The long-term goal for Dragoi’s research is to decipher the principles behind population coding, or representation of the external world, in the cerebral cortex, and understand their relationship with behavior. At McGovern Medical School, Dragoi has pioneered several influential techniques to examine neuronal populations in behaving animals and combined these approaches with computational analyses directly applied to experimental data to understand the principles of information coding in the brain.
Less than a year after Dragoi joined the Medical School, Dragoi was named 2004 Pew Scholar in Biomedical Sciences, a program designed to support young investigators of outstanding promise in the basic and clinical sciences relevant to the advancement of human health. The following year, he received the 21st Century Science Initiative from the James S. McDonnell Foundation and obtained funding for five years to perform research in systems and cognitive neuroscience.

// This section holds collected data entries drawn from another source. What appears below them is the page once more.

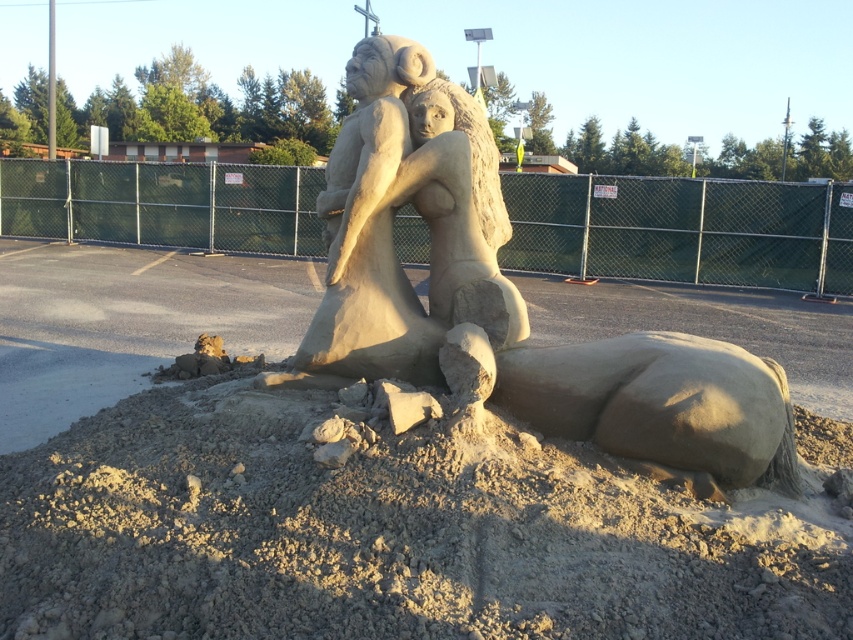
Can you confirm if dry sand at center is positioned to the left of sand sculpture at center?

Correct, you'll find dry sand at center to the left of sand sculpture at center.

Is dry sand at center wider than sand sculpture at center?

Yes, dry sand at center is wider than sand sculpture at center.

Does point (561, 465) come behind point (473, 257)?

No, it is in front of (473, 257).

The image size is (853, 640). I want to click on dry sand at center, so click(379, 536).

Does dry sand at center have a greater height compared to smooth sand sculpture at center?

No.

Which is more to the left, dry sand at center or smooth sand sculpture at center?

dry sand at center

What do you see at coordinates (379, 536) in the screenshot? Image resolution: width=853 pixels, height=640 pixels. I see `dry sand at center` at bounding box center [379, 536].

This screenshot has width=853, height=640. Identify the location of dry sand at center. (379, 536).

Between point (485, 307) and point (444, 193), which one is positioned in front?

Point (485, 307) is more forward.

Is point (608, 422) more distant than point (498, 195)?

No, (608, 422) is closer to viewer.

Between point (378, 138) and point (503, 298), which one is positioned behind?

Positioned behind is point (378, 138).

Image resolution: width=853 pixels, height=640 pixels. What are the coordinates of `sand sculpture at center` in the screenshot? It's located at (508, 298).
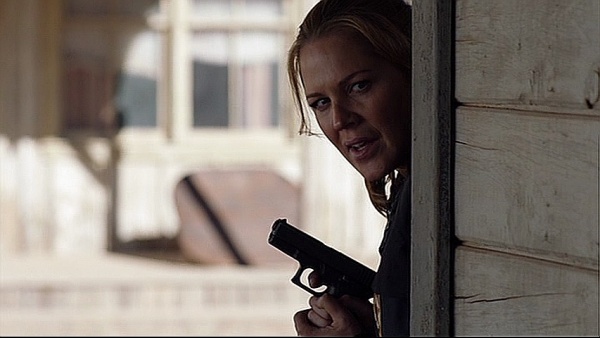
Locate an element on the screen. wooden wall is located at coordinates (440, 22), (441, 313).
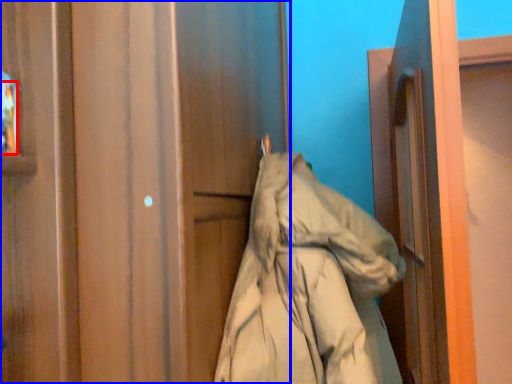
Question: Among these objects, which one is farthest to the camera, person (highlighted by a red box) or door (highlighted by a blue box)?

Choices:
 (A) person
 (B) door

Answer: (A)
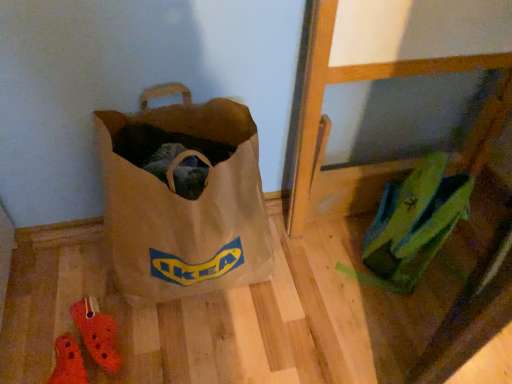
Locate an element on the screen. free area in between green fabric backpack at upper right and orange croc at lower left, the 1th footwear viewed from the top is located at coordinates (284, 299).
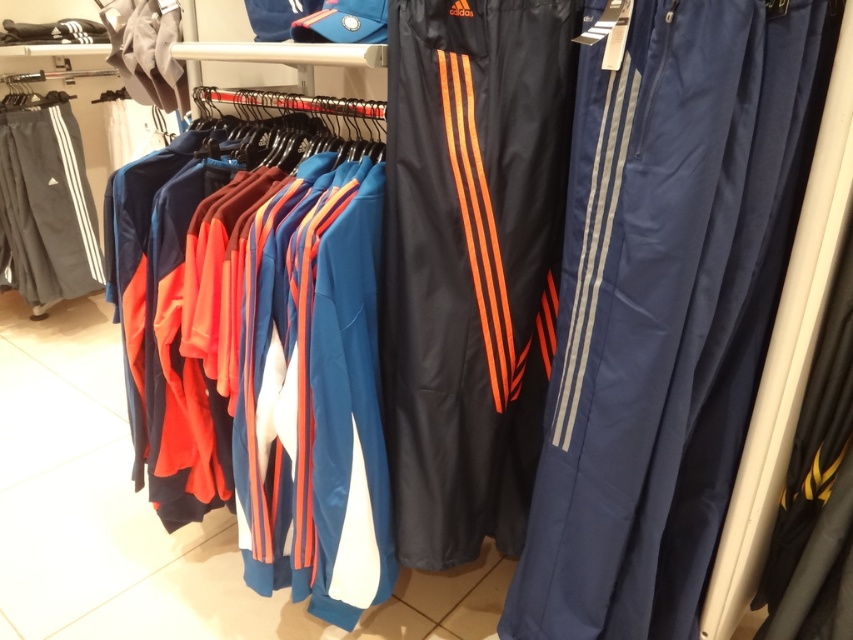
Who is more forward, (437, 364) or (151, 60)?

Positioned in front is point (437, 364).

In the scene shown: Is black synthetic track pants at center positioned behind matte gray hoodie at upper left?

No, it is not.

Is point (518, 48) positioned after point (180, 64)?

That is False.

This screenshot has width=853, height=640. I want to click on black synthetic track pants at center, so click(469, 262).

Who is positioned more to the right, navy blue track pants at center or matte gray hoodie at upper left?

navy blue track pants at center

What do you see at coordinates (665, 307) in the screenshot? The image size is (853, 640). I see `navy blue track pants at center` at bounding box center [665, 307].

The width and height of the screenshot is (853, 640). I want to click on navy blue track pants at center, so click(x=665, y=307).

Can you confirm if navy blue track pants at center is wider than gray cotton track pants at left?

Incorrect, navy blue track pants at center's width does not surpass gray cotton track pants at left's.

Can you confirm if navy blue track pants at center is positioned to the left of gray cotton track pants at left?

Incorrect, navy blue track pants at center is not on the left side of gray cotton track pants at left.

Identify the location of navy blue track pants at center. The width and height of the screenshot is (853, 640). (x=665, y=307).

This screenshot has height=640, width=853. In order to click on navy blue track pants at center in this screenshot , I will do `click(665, 307)`.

His research program on population coding in visual cortex helped Dragoi earn the prestigious and competitive NIH EUREKA (exceptional, Unconventional, Research Enabling Knowledge Acceleration) award in 2009 and in 2010 he was selected by the NIH Director’s Office as a Pioneer Awardee. Between 2015 and 2018, Dragoi earned three NIH awards, the BRAIN Initiative Awards totally more than $8 million.
Dragoi earned his bachelor’s degree from the Department of Computer Science at Technical University in Isai, Romania, before completing a PhD in experimental psychology at Duke University. He joined the Department of Neurobiology and Anatomy at McGovern Medical School in 2003.